Code Section 19-6-18 or Code Sections 19-6-19 through 19-6-22, as applicable, shall be effective and shall apply to any judgment of a court providing permanent alimony for support, unless rendered prior to March 9, 1955, in which case Code Section 19-6-24 shall apply.
(Ga. L. 1978, p. 2204, § 1; Ga. L. 1979, p. 466, § 28.)
Law reviews.- For survey article on domestic relations, see 34 Mercer L. Rev. 113 (1982).
JUDICIAL DECISIONS
Retroactive application of alimony modification statute unconstitutional.

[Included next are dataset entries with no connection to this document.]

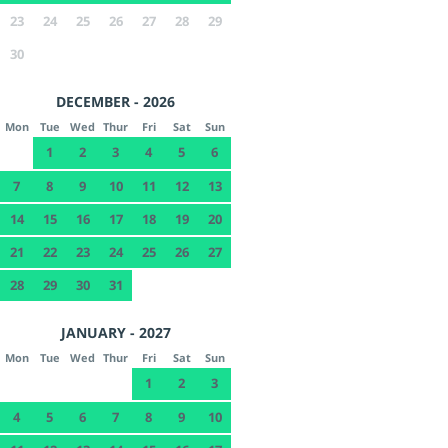
23
24
25
26
27
28
29
30
DECEMBER - 2026
Mon
Tue
Wed
Thur
Fri
Sat
Sun
1
2
3
4
5
6
7
8
9
10
11
12
13
14
15
16
17
18
19
20
21
22
23
24
25
26
27
28
29
30
31
JANUARY - 2027
Mon
Tue
Wed
Thur
Fri
Sat
Sun
1
2
3
4
5
6
7
8
9
10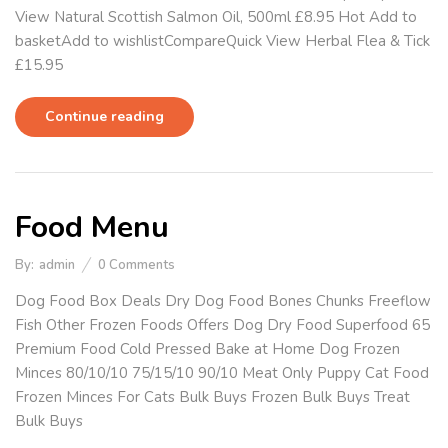
View Natural Scottish Salmon Oil, 500ml £8.95 Hot Add to
basketAdd to wishlistCompareQuick View Herbal Flea & Tick
£15.95
Continue reading
Food Menu
By:
admin
0
Comments
Dog Food Box Deals Dry Dog Food Bones Chunks Freeflow
Fish Other Frozen Foods Offers Dog Dry Food Superfood 65
Premium Food Cold Pressed Bake at Home Dog Frozen
Minces 80/10/10 75/15/10 90/10 Meat Only Puppy Cat Food
Frozen Minces For Cats Bulk Buys Frozen Bulk Buys Treat
Bulk Buys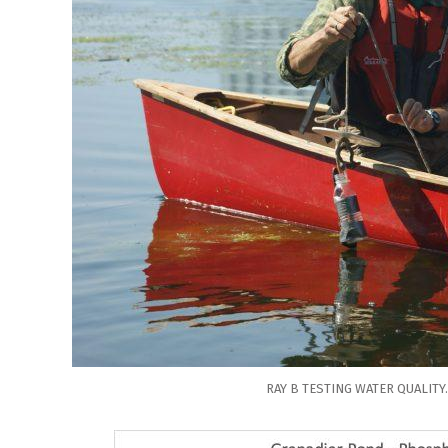
RAY B TESTING WATER QUALITY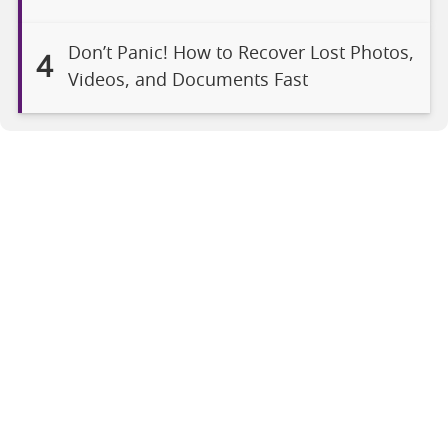
Don’t Panic! How to Recover Lost Photos,
4
Videos, and Documents Fast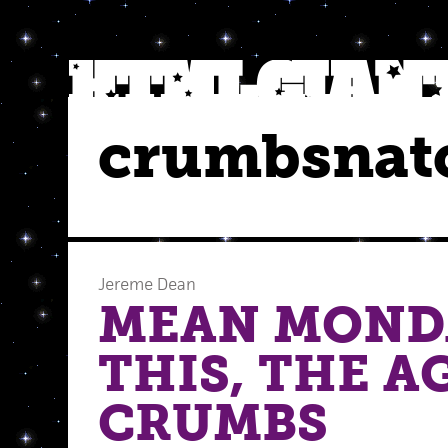
crumbsnat
Jereme Dean
MEAN MOND
THIS, THE A
CRUMBS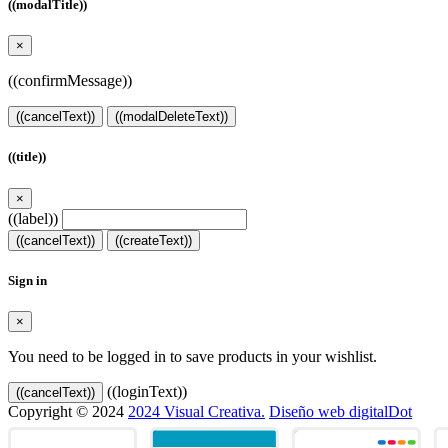
((modalTitle))
×
((confirmMessage))
((cancelText))
((modalDeleteText))
((title))
×
((label))
((cancelText))
((createText))
Sign in
×
You need to be logged in to save products in your wishlist.
((loginText))
((cancelText))
Copyright © 2024
2024 Visual Creativa.
Diseño web digitalDot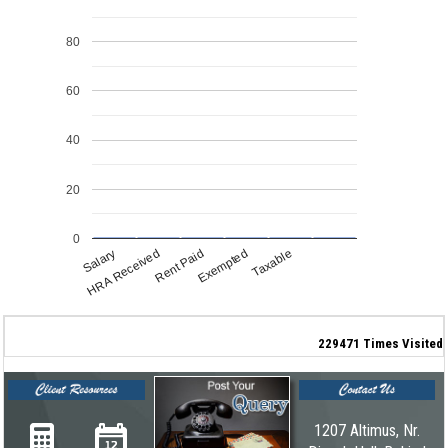
80
60
40
20
0
Salary
HRA Received
Rent Paid
Exempted
Taxable
229471
Times Visited
1207 Altimus, Nr.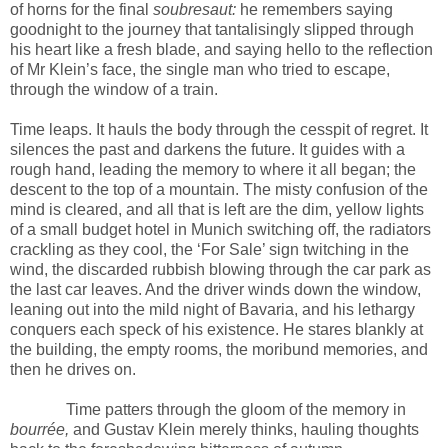
of horns for the final
soubresaut:
he remembers saying
goodnight to the journey that tantalisingly slipped through
his heart like a fresh blade, and saying hello to the reflection
of Mr Klein’s face, the single man who tried to escape,
through the window of a train.
Time leaps. It hauls the body through the cesspit of regret. It
silences the past and darkens the future. It guides with a
rough hand, leading the memory to where it all began; the
descent to the top of a mountain. The misty confusion of the
mind is cleared, and all that is left are the dim, yellow lights
of a small budget hotel in Munich switching off, the radiators
crackling as they cool, the ‘For Sale’ sign twitching in the
wind, the discarded rubbish blowing through the car park as
the last car leaves. And the driver winds down the window,
leaning out into the mild night of Bavaria, and his lethargy
conquers each speck of his existence. He stares blankly at
the building, the empty rooms, the moribund memories, and
then he drives on.
Time patters through the gloom of the memory in
bourrée,
and Gustav Klein merely thinks, hauling thoughts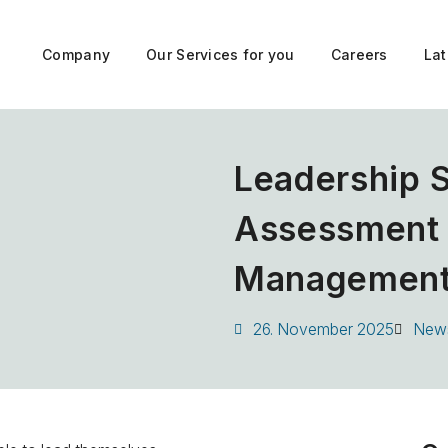
Company
Our Services for you
Careers
La
Leadership 
Assessment –
Managemen
26. November 2025
New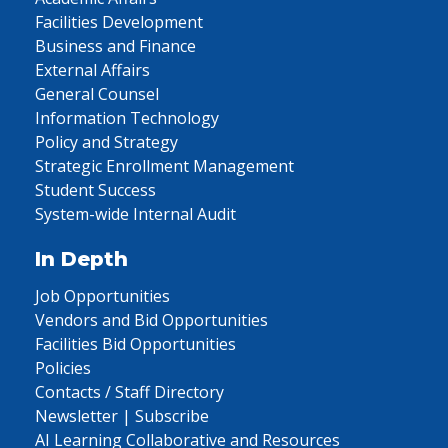
Facilities Development
Business and Finance
External Affairs
General Counsel
Information Technology
Policy and Strategy
Strategic Enrollment Management
Student Success
System-wide Internal Audit
In Depth
Job Opportunities
Vendors and Bid Opportunities
Facilities Bid Opportunities
Policies
Contacts / Staff Directory
Newsletter | Subscribe
AI Learning Collaborative and Resources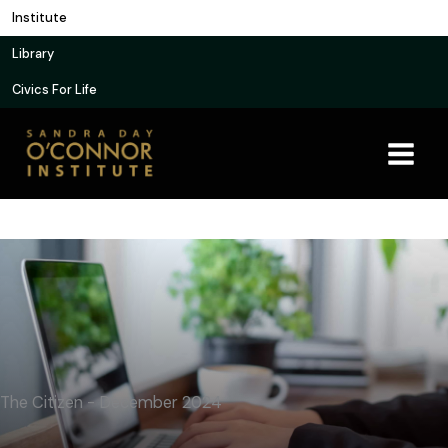
Skip
Institute
to
Library
content
Civics For Life
The Citizen - December 2024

- Although Ga. L. 1977, p. 1253, § 1 and Ga. L. 1979, p. 466, § 23 provided that the court could take cognizance of a petition seeking a change of alimony on the basis of a change in the income and financial condition of either spouse (rather than husband only), the retroactive application of the alimony modification statute is unconstitutional. Sovern v. Sovern, 156 Ga. App. 752, 275 S.E.2d 791 (1980).
Legislature's intent.
- Under O.C.G.A. § 19-6-23, General Assembly expressed the legislature's intention to make curative statute retrospective. Summerlin v. Summerlin, 247 Ga. 5, 274 S.E.2d 523 (1981).
Amendments cannot be applied so as to impair alimony agreements.
- Despite expressed legislative intent, amendments cannot be applied so as to impair alimony agreements entered into before the amendments, though incorporated into the court's final judgment and decree of divorce. Shure v. Shure, 245 Ga. 36, 262 S.E.2d 800 (1980).
No claim for modification of pre-1977 decree stated.
- When the sole ground asserted by the appellant for a modification of alimony was a change in the financial condition of his ex-wife, and the decree was entered in 1968, when the only basis for modification of alimony was a change in the income and financial status of the husband, the appellant's claim for modification failed to state a claim for which relief could be granted. Sovern v. Sovern, 156 Ga. App. 752, 275 S.E.2d 791 (1980).
Party in an alimony action in which a final judgment was entered prior to Ga. L. 1977, p. 1253, § 1, amending Ga. L. 1955, p. 630, § 1 (resulting in O.C.G.A. §§ 19-6-18 and19-6-19) had a vested right in the judgment not being subject to modification because of a change in the income of the wife since the law in effect at the time of the judgment did not permit a modification on such change. McClain v. McClain, 241 Ga. 422, 246 S.E.2d 187 (1978).
Trial court did not improperly attempt to retain jurisdiction.
- Trial court did not improperly attempt to retain jurisdiction over post-divorce proceedings by directing the parties to follow an established mechanism to resolve disputes concerning the children, to alternate annual expenses such as the cost of uniforms, or to give the trial court a status report when the youngest child reached the age of 18; the order established permanent awards, and nothing in the language of the status report provision provided that the trial court could issue a modification of custody, visitation, or child support without a petition being properly filed by one of the parties under O.C.G.A. §§ 19-6-19 and19-9-23. Facey v. Facey, 281 Ga. 367, 638 S.E.2d 273 (2006).
Cited in Oliver v. Oliver, 244 Ga. 20, 257 S.E.2d 527 (1979); Morris v. Morris, 244 Ga. 120, 259 S.E.2d 65 (1979); Bisno v. Biloon, 161 Ga. App. 351, 291 S.E.2d 66 (1982).
RESEARCH REFERENCES
ALR.
- Divorce: court's authority to institute or increase spousal support award after discharge of prior property award in bankruptcy, 87 A.L.R.4th 353.